Dans leurs secteurs, les deux hommes font imprimer des milliers de carnets de tickets mensuels courant de novembre à mai, sur lesquels étaient inscrits, en français et en arabe, le lieu de distribution, les noms et prénoms des bénéficiaires, de même que le district et la localité de provenance des titulaires. Chaque carnet comporte une famille ou un groupement d’au moins cinq personnes. Le 25 octobre, six points de ravitaillement, échelonnés le long de la côte libanaise, sont créés. Gardés par des soldats français, ils reçoivent régulièrement des vivres acheminés de Beyrouth par goélette. Les distributions de vivres commencent le 1er novembre, chaque famille de pauvres emportant du dépôt une quantité de vivres suffisante pour un mois. L’hiver approchant, d’autres postes seront par la suite installés dans la Montagne même pour épargner aux Libanais un trajet trop long dans la neige.
Cette aide d’urgence prend fin au mois de mai 1919. À ce moment, la récolte, déjà commencée, les secours venus d’Égypte et d’Amérique, l’aide apportée par la Croix rouge anglaise et américaine, mettent un terme définitif à la pénurie.
Un bilan mitigé ?
La France, comme on le voit, n’est donc pas restée passive face à la famine au Liban. De mai 1916 à la fin de la guerre, elle a multiplié les initiatives en faveur des populations, sans pour autant parvenir à éviter la disparition de près de 200 000 personnes. Au vu de ce terrible bilan une question se pose : aurait-elle pu faire davantage ?
Peut-être. En 1916 et 1917, les dirigeants français ont constamment écarté deux options. La première, suggérée par le département d’État américain, consistait, pour amadouer l’Allemagne, à lier l’aide à la Syrie à la fourniture de médicaments aux Puissances centrales par la Croix rouge américaine. La seconde, plus offensive, consistait à organiser un « ravitaillement armé » du Liban en lançant une attaque contre Tripoli. Cette solution proposée en décembre 1916 par le commandant Trabaud a cependant vite été écartée, l’heure étant au renforcement du front de Salonique.
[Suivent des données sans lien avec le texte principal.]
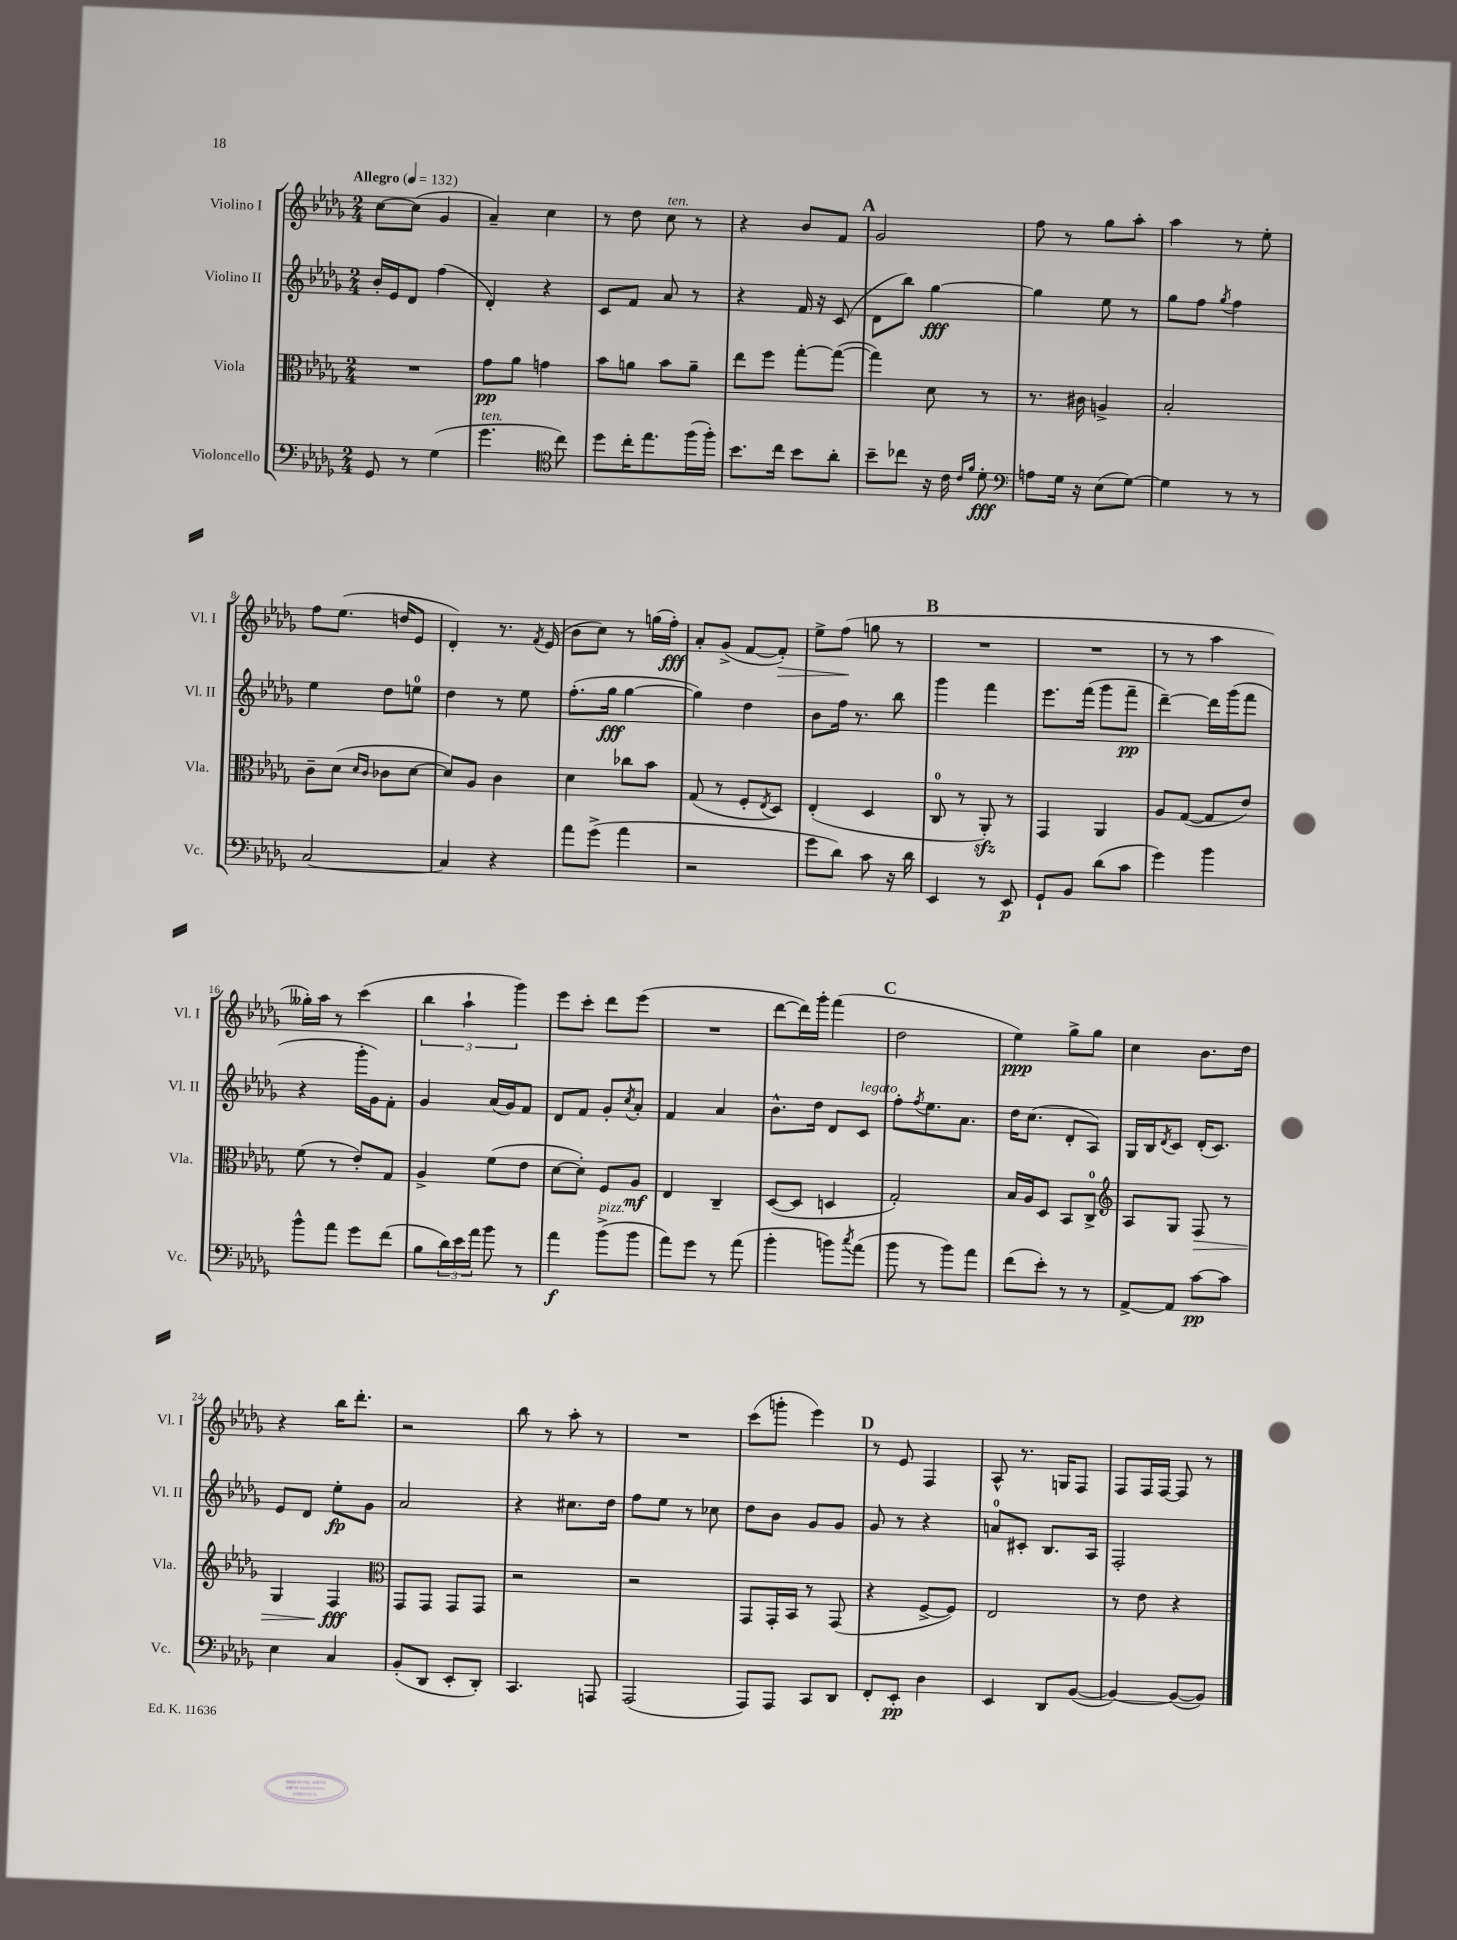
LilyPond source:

<<
\new StaffGroup <<
\new Staff = "s0" \with { instrumentName = "Violino I" shortInstrumentName = "Vl. I" } {
    \clef treble \key des \major \numericTimeSignature \time 2/4 \tempo "Allegro" 4 = 132
    c''8~ c''8( ges'4 |
    aes'4--) c''4 |
    r8 des''8 c''8^\markup { \italic "ten." } r8 |
    r4 bes'8 f'8 |
    \mark \markup { \bold "A" } ges'2 |
    f''8 r8 ges''8 aes''8-. |
    aes''4 r8 ees''8-. |
    f''8 ees''8.( d''16 ees'8 |
    des'4-.) r8. \acciaccatura { f'8 } ees'16( |
    bes'8 c''8) r8 g''16( f''16-.\fff) |
    aes'8-. ges'8->( f'8~ f'8-.\>) |
    ees''8-> f''8\!( g''8 r8 |
    \mark \markup { \bold "B" } R2 |
    R2 |
    r8 r8 aes''4 |
    geses''16-.) aes''16 r8 c'''4( |
    \tuplet 3/2 { bes''4 aes''4-! ges'''4) } |
    ees'''8 c'''8-. des'''8 ees'''8( |
    R2 |
    des'''8~ des'''16) ges'''16-. f'''4( |
    \mark \markup { \bold "C" } des''2 |
    ees''4\ppp) ges''8-> ges''8 |
    c''4 bes'8. des''16 |
    r4 bes''16 des'''8.-. |
    r2 |
    bes''8 r8 aes''8-. r8 |
    R2 |
    c'''8( g'''8-. ees'''4) |
    \mark \markup { \bold "D" } r8 ees'8 f4 |
    aes8-^ r8. g16 f8 |
    f8 f16 f16~ f8 r8 \bar "|." |
}
\new Staff = "s1" \with { instrumentName = "Violino II" shortInstrumentName = "Vl. II" } {
    \clef treble \key des \major \numericTimeSignature \time 2/4
    bes'16-. ees'16 des'8 f''4( |
    des'4-.) r4 |
    c'8 f'8 aes'8 r8 |
    r4 f'16 r16 c'8( |
    \mark \markup { \bold "A" } des'8 bes''8) ges''4~\fff |
    ges''4 ees''8 r8 |
    ges''8 f''8 \acciaccatura { ges''8 } f''4 |
    ees''4 des''8 e''8-0 |
    des''4 r8 ees''8 |
    f''8.-.( ges''16\fff ges''4~ |
    ges''4) des''4 |
    bes'8 f''16 r8. bes''8 |
    \mark \markup { \bold "B" } ges'''4 f'''4 |
    ees'''8. f'''16( ges'''8 f'''8--\pp |
    des'''4~--) des'''16 ges'''16( f'''8 |
    r4 ges'''16-. ges'16) f'8-. |
    ges'4 aes'16( ges'16) f'8 |
    des'8 f'8 ges'8-. \acciaccatura { c''8 } aes'8-. |
    f'4 aes'4 |
    bes'8.-^ des''16 des'8 c'8^\markup { \italic "legato" } |
    \mark \markup { \bold "C" } f''8-. \acciaccatura { f''8 } ees''8. aes'8. |
    des''16 c''8.( des'8-. aes8) |
    ges16 bes16 \acciaccatura { des'8 } c'8 des'16-.( c'8.) |
    ees'8 des'8 ees''8-.\fp ges'8 |
    aes'2 |
    r4 cis''8. des''16 |
    f''8 ees''8 r8 ces''8 |
    des''8 bes'8 ges'8 ges'8 |
    \mark \markup { \bold "D" } ges'8 r8 r4 |
    a'8-0 cis'8-. bes8. aes16 |
    f2-. \bar "|." |
}
\new Staff = "s2" \with { instrumentName = "Viola" shortInstrumentName = "Vla." } {
    \clef alto \key des \major \numericTimeSignature \time 2/4
    R2 |
    ges'8\pp aes'8 g'4 |
    bes'8 a'8 bes'8 a'8-- |
    ees''8 f''8 ges''8~-. ges''8~( |
    \mark \markup { \bold "A" } ges''4) des'8 r8 |
    r8. cis'16 a4-> |
    bes2-. |
    c'8-- des'8( \grace { des'16 c'16 } ces'8 des'8~ |
    des'8) aes8 c'4 |
    des'4 ces''8 bes'8 |
    ges8( r8 f8-. \acciaccatura { ees8 } des8) |
    ees4-.( des4 |
    \mark \markup { \bold "B" } c8-0 r8 aes,8-.\sfz) r8 |
    ges,4 aes,4 |
    aes8 ges8~( ges8 ees'8) |
    f'8( r8 ees'8-.) ges8 |
    aes4-> f'8( ees'8 |
    des'8~ des'8-.) f8 aes8\mf |
    ees4 c4-- |
    des8~( des8 d4 |
    \mark \markup { \bold "C" } ges2-.) |
    bes16 aes16 des8 bes,8 c8-0-> |
    \clef treble aes8 ges8 f8\> r8 |
    ges4 f4\fff\! |
    \clef alto ges,8 ges,8 ges,8 ges,8 |
    r2 |
    r2 |
    ges,8 ges,16-. bes,16 r8 ges,8( |
    \mark \markup { \bold "D" } r4 f8~-> f8) |
    ees2 |
    r8 ees'8 r4 \bar "|." |
}
\new Staff = "s3" \with { instrumentName = "Violoncello" shortInstrumentName = "Vc." } {
    \clef bass \key des \major \numericTimeSignature \time 2/4
    ges,8 r8 ges4( |
    ges'4.^\markup { \italic "ten." } \clef tenor c''8) |
    des''8 c''16-. ees''8. f''16( f''16-.) |
    bes'8. c''16 bes'8 aes'8-. |
    \mark \markup { \bold "A" } bes'8-- ces''8 r16 c'16 \grace { c'16 f'16 } des'8-.\fff |
    \clef bass a8 ges16 r16 ees8( ges8~) |
    ges4 r8 r8 |
    c2~ |
    c4 r4 |
    aes'8 ges'8->( aes'4 |
    r2 |
    ges'8 des'8) c'8 r16 des'16 |
    \mark \markup { \bold "B" } ees,4 r8 ees,8\p |
    ges,8-! bes,8 des'8( c'8 |
    ges'4) bes'4 |
    bes'8-^ aes'8 ges'8 f'8( |
    bes8 \tuplet 3/2 { des'16) ees'16 aes'16 } bes'8 r8 |
    aes'4\f bes'8->^\markup { \italic "pizz." }( bes'8 |
    aes'8) ges'8 r8 aes'8( |
    bes'4-. b'8) \acciaccatura { c''8 } aes'8( |
    \mark \markup { \bold "C" } bes'8 r8 bes'8) aes'8 |
    f'8( ees'8-.) r8 r8 |
    aes,8~-> aes,8 c'8~\pp c'8 |
    ees4 c4 |
    bes,8-.( des,8 ees,8-. des,8-.) |
    c,4. a,,8 |
    aes,,2( |
    aes,,8) aes,,8 c,8 des,8 |
    \mark \markup { \bold "D" } f,8-. ees,8-.\pp des4 |
    ees,4 des,8 bes,8~( |
    bes,4~) bes,8~( bes,8) \bar "|." |
}
>>
>>
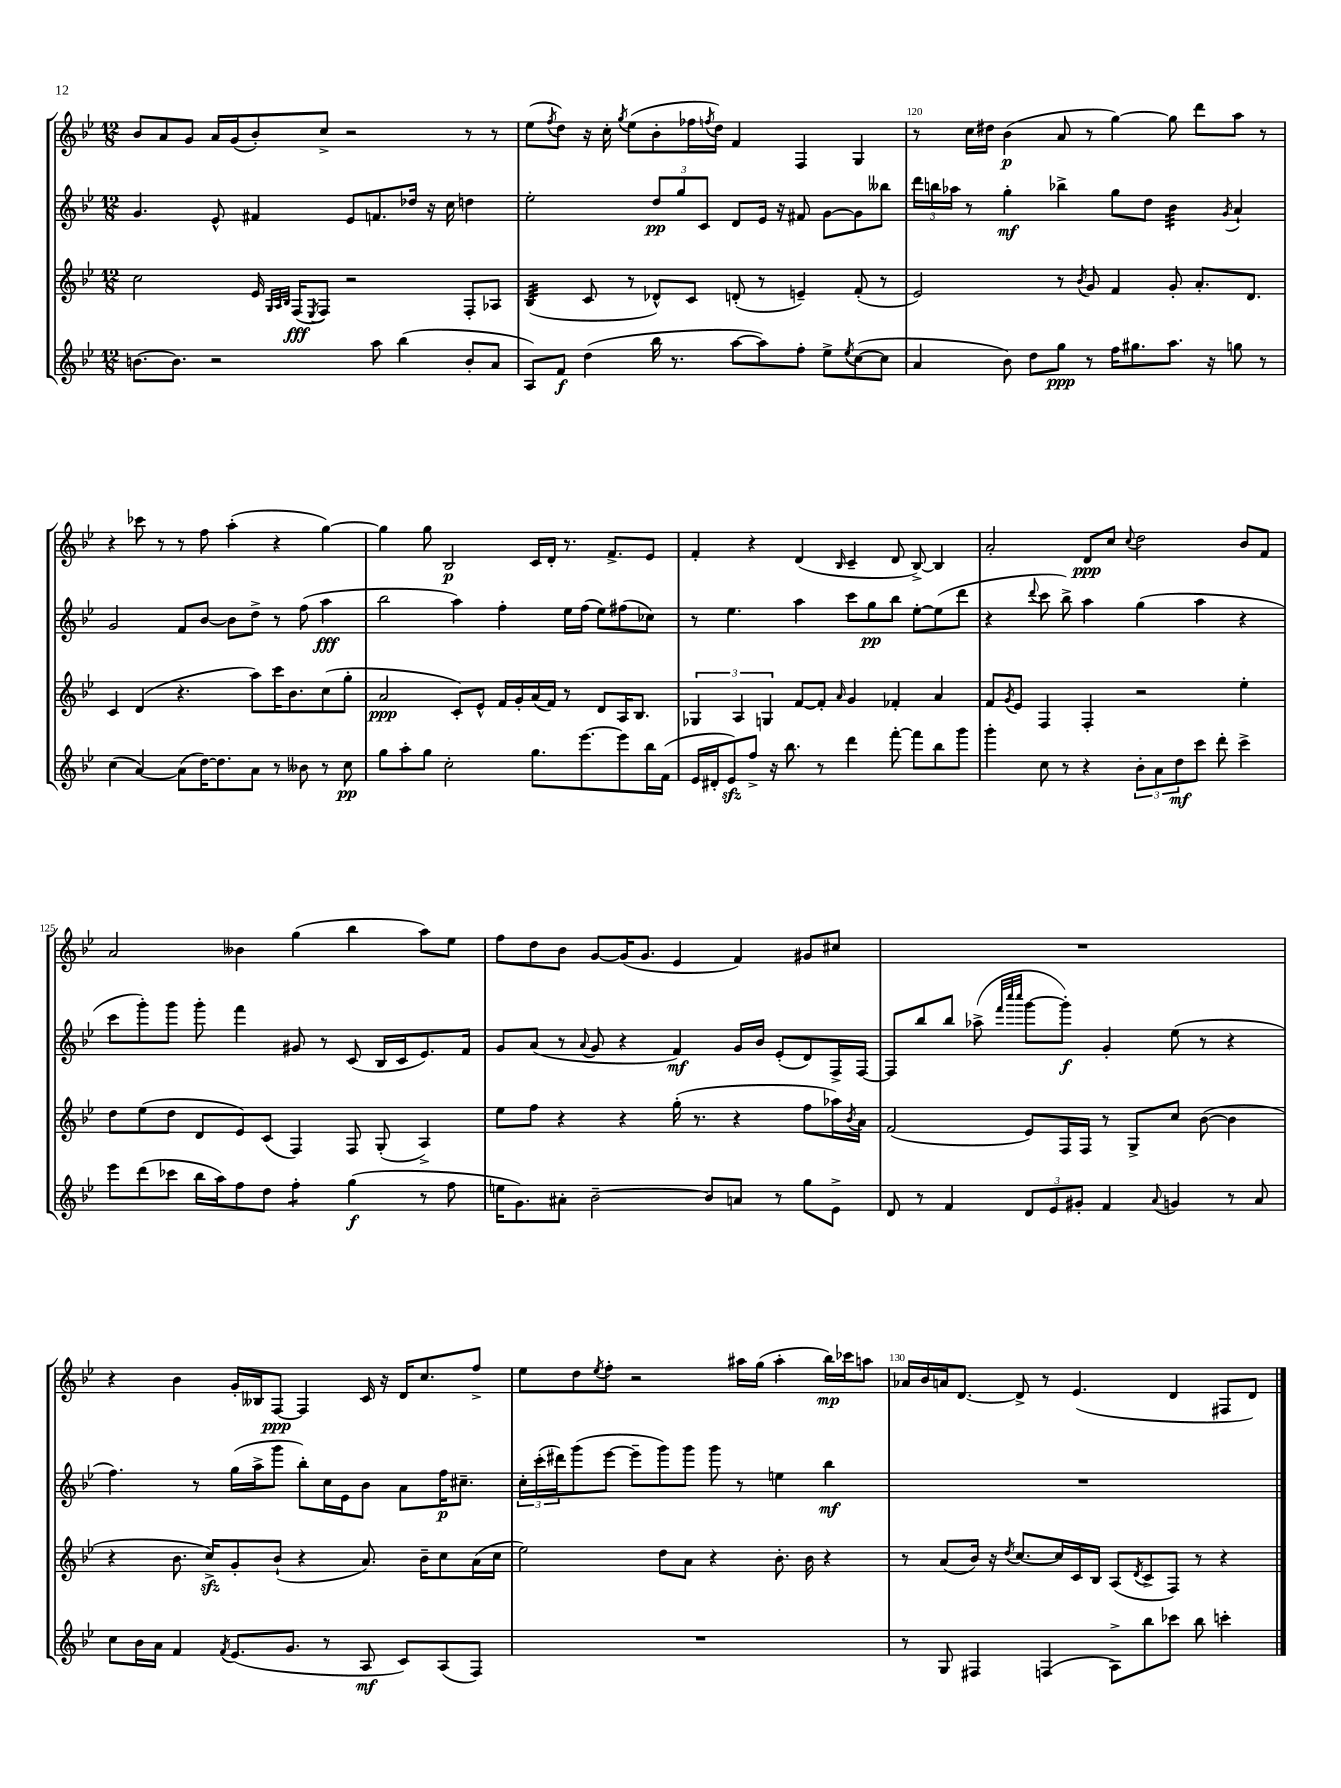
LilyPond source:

<<
\new StaffGroup <<
\new Staff = "s0" {
    \clef treble \key bes \major \numericTimeSignature \time 12/8
    bes'8 a'8 g'8 a'16 g'16( bes'8-.) c''8-> r2 r8 r8 |
    ees''8( \acciaccatura { f''8 } d''8) r16 c''16-. \acciaccatura { g''8 } ees''8( bes'8-. fes''16 \acciaccatura { f''8 } d''16) f'4 f4 g4 |
    r8 c''16 dis''16 bes'4\p( a'8 r8 g''4~) g''8 d'''8 a''8 r8 |
    r4 ces'''8 r8 r8 f''8 a''4-.( r4 g''4~) |
    g''4 g''8 bes2\p c'16 d'16-. r8. f'8.-> ees'8 |
    f'4-. r4 d'4( \grace { bes16 } c'4-- d'8 bes8~->) bes4 |
    a'2-. d'8\ppp c''8 \appoggiatura { c''8 } d''2 bes'8 f'8 |
    a'2 beses'4 g''4( bes''4 a''8) ees''8 |
    f''8 d''8 bes'8 g'8~ g'16( g'8. ees'4 f'4) gis'8 cis''8 |
    R1. |
    r4 bes'4 g'16-. beses16 f8~\ppp f4 c'16 r16 d'16 c''8. f''8-> |
    ees''8 d''8 \acciaccatura { ees''8 } f''8-. r2 ais''16 g''16( ais''4-. bes''16\mp) ces'''16 a''8 |
    aes'16 bes'16 a'16 d'8.~ d'8-> r8 ees'4.( d'4 fis8 d'8) \bar "|." |
}
\new Staff = "s1" {
    \clef treble \key bes \major \numericTimeSignature \time 12/8
    g'4. ees'8-^ fis'4 ees'8 f'8. des''16 r16 c''16 d''4 |
    ees''2-. \tuplet 3/2 { d''8\pp g''8 c'8 } d'8 ees'16 r16 fis'8 g'8~ g'8 beses''8 |
    \tuplet 3/2 { d'''16 b''16 aes''16 } r8 g''4-.\mf bes''4-> g''8 d''8 bes'4:32 \acciaccatura { g'8 } a'4-! |
    g'2 f'8 bes'8~ bes'8 d''8-> r8 f''8( a''4\fff |
    bes''2 a''4) f''4-. ees''16 f''16( ees''8) fis''8( ces''8) |
    r8 ees''4. a''4 c'''8 g''8\pp bes''8 ees''8~-. ees''8( d'''8 |
    r4 \appoggiatura { d'''8 } c'''8 bes''8->) a''4 g''4( a''4 r4 |
    c'''8 g'''8-.) g'''8 g'''8-. f'''4 gis'8 r8 c'8( bes16 c'16 ees'8.) f'16 |
    g'8 a'8( r8 \appoggiatura { a'8 } g'8 r4 f'4\mf) g'16 bes'16 ees'8-.( d'8) f16-> f16~ |
    f8 bes''8 bes''8 aes''8->( \grace { f'''32 c''''32 c''''32 } g'''8~ g'''8-.\f) g'4-. ees''8( r8 r4 |
    f''4.) r8 g''16( a''16-> g'''8 bes''8-.) c''16 ees'16 bes'8 a'8 f''16\p cis''8.-- |
    \tuplet 3/2 { c''16-. c'''16-.( dis'''16) } g'''8( ees'''8~ ees'''8-- g'''8) g'''8 g'''8 r8 e''4 bes''4\mf |
    R1. \bar "|." |
}
\new Staff = "s2" {
    \clef treble \key bes \major \numericTimeSignature \time 12/8
    c''2 ees'16 \grace { g32 a32 bes32 } f16\fff( \acciaccatura { ees8 } f8) r2 f8-. aes8 |
    bes4:32( c'8 r8 des'8-^) c'8 d'8-.( r8 e'4--) f'8-.( r8 |
    ees'2) r8 \acciaccatura { bes'8 } g'8 f'4 g'8-. a'8.-. d'8. |
    c'4 d'4( r4. a''8) c'''16 bes'8. c''8( g''8-. |
    a'2\ppp c'8-.) ees'8-^ f'16 g'16-. a'16( f'16) r8 d'8 a16 bes8. |
    \tuplet 3/2 { ges4 a4 g4 } f'8~ f'8-. \grace { a'16 } g'4 fes'4-. a'4 |
    f'8 \acciaccatura { g'8 } ees'8 f4 f4-. r2 ees''4-. |
    d''8 ees''8( d''8 d'8 ees'8) c'8( f4) f8 g8-.( a4->) |
    ees''8 f''8 r4 r4 g''16-.( r8. r4 f''8 aes''16) \acciaccatura { bes'8 } a'16 |
    f'2( ees'8) f16 f16 r8 g8-> c''8 bes'8~( bes'4 |
    r4 bes'8. c''16->\sfz) g'8-. bes'8-!( r4 a'8.) bes'16-- c''8 a'16( c''16 |
    ees''2) d''8 a'8 r4 bes'8.-. bes'16 r4 |
    r8 a'8( bes'16) r16 \acciaccatura { d''8 } c''8.~ c''16 c'16 bes16 a8( \acciaccatura { d'8 } c'8-> f8) r8 r4 \bar "|." |
}
\new Staff = "s3" {
    \clef treble \key bes \major \numericTimeSignature \time 12/8
    b'8.~ b'8. r2 a''8 bes''4( b'8-. a'8 |
    a8) f'8\f d''4( bes''16 r8. a''8~ a''8) f''8-. ees''8-> \acciaccatura { ees''8 } c''8~( c''8 |
    a'4 bes'8) d''8 g''8\ppp r8 f''16 gis''8. a''8. r16 g''8 r8 |
    c''4( a'4~) a'8( d''16~) d''8. a'8 r8 beses'8 r8 c''8\pp |
    g''8 a''8-. g''8 c''2-. g''8. ees'''8.~ ees'''8 bes''16 f'16( |
    ees'16 dis'16-. ees'8\sfz) f''8-> r16 bes''8. r8 d'''4 f'''8~-. f'''8 bes''8 g'''8 |
    g'''4-. c''8 r8 r4 \tuplet 3/2 { bes'8-. a'8 d''8\mf } c'''8 d'''8-. c'''4-> |
    ees'''8 d'''8( ces'''8 bes''16 a''16) f''8 d''8 f''4:8-. g''4\f( r8 f''8 |
    e''16 g'8.) ais'8-. bes'2~-- bes'8 a'8 r8 g''8 ees'8-> |
    d'8 r8 f'4 \tuplet 3/2 { d'8 ees'8 gis'8-. } f'4 \appoggiatura { a'8 } g'4 r8 a'8 |
    c''8 bes'16 a'16 f'4 \acciaccatura { f'8 } ees'8.( g'8. r8 a8\mf c'8) a8( f8) |
    R1. |
    r8 g8 fis4 f4( a8->) bes''8 ces'''8 bes''8 c'''4-. \bar "|." |
}
>>
>>
\layout { \context { \Score currentBarNumber = #118 \override BarNumber.break-visibility = ##(#f #t #t) barNumberVisibility = #(every-nth-bar-number-visible 5) } }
À chaque fois, comme on le voit, la survie des Libanais a été sacrifiée sur l’autel des impératifs stratégiques de la France. Engagée elle-même dans une lutte à mort contre les Puissances centrales, elle ne pouvait relâcher ses efforts, même au profit de ses protégés les plus fidèles. À son niveau, la famine du Mont-Liban illustre ainsi le caractère véritablement mondial de la Grande Guerre et l’interdépendance de ses fronts.